**Tasks to carry out:**
a - In the function documentation, which similarity is the default?
b - Resume the function documentation after its reference to the Sage handbook of social network analysis.

**Extract:**
_____

The similarities available are either Ochiai (default) or cosine.

occurrence

Whether to treat the matrix as a two-mode structure (a.k.a. rectangular matrix, occurrence matrix, affiliation matrix, bipartite network)

projection

Whether to apply a projection (inner product multiplication) to the matrix

Value

This function returns the normalisation of a matrix into a symmetrical co‐occurrence matrix

References

Borgatti, S. P., Halgin, D. S., 2011. Analyzing affiliation networks. In: J. Scott and P. J. Carrington (Eds.) The Sage handbook of social network analysis (pp. 417-433), Sage.

_____

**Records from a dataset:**

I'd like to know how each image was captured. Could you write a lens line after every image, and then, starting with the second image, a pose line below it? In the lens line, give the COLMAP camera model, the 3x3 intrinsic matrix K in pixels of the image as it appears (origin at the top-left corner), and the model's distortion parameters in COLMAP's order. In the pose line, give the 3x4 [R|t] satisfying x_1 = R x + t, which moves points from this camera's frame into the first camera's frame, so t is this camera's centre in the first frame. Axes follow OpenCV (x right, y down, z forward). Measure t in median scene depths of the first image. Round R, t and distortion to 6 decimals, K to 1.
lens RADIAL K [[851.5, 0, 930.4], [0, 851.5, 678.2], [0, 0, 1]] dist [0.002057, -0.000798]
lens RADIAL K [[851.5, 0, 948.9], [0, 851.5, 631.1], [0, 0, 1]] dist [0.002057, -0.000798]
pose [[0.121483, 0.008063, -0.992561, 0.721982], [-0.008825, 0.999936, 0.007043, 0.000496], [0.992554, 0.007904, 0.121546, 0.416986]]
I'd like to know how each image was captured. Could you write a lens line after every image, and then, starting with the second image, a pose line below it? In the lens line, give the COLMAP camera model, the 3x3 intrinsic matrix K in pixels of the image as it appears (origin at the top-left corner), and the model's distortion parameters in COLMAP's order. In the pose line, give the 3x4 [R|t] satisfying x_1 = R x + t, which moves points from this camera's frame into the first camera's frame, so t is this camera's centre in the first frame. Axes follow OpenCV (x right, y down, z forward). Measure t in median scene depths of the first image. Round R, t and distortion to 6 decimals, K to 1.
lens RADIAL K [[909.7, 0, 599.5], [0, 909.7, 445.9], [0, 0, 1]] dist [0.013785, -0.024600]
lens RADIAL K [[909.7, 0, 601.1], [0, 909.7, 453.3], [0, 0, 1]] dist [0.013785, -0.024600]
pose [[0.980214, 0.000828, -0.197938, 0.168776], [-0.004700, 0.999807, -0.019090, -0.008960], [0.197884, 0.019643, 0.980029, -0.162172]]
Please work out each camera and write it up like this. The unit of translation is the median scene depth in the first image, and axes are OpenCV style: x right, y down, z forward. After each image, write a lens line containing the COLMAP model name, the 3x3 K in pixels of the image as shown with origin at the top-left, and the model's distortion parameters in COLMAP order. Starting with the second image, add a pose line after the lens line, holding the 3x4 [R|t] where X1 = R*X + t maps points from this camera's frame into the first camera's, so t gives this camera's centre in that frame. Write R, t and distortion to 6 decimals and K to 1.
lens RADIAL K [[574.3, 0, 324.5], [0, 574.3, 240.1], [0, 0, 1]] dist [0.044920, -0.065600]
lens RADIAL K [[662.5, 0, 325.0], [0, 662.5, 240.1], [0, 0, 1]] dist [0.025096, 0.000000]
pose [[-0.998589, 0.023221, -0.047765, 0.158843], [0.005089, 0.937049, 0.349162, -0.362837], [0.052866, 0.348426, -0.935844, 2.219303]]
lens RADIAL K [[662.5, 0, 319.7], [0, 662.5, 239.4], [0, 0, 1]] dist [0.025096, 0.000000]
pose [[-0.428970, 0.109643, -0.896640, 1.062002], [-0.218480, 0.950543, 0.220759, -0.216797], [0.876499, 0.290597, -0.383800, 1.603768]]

_____

**Solved tasks:**
a - Ochiai

b -
Zhou, Q., & Leydesdorff, L. (2016). The normalization of occurrence and Co-occurrence matrices in bibliometrics using Cosine similarities and Ochiai coefficients. Journal of the Association for Information Science and Technology, 67(11), 2805–2814. https://doi.org/10.1002/asi.23603

Author

Alejandro Espinosa-Rada

Examples


A <- matrix(
  c(
    2, 0, 2,
    1, 1, 0,
    0, 3, 3,
    0, 2, 2,
    0, 0, 1
  ),
  nrow = 5, byrow = TRUE
)

co_ocurrence(A)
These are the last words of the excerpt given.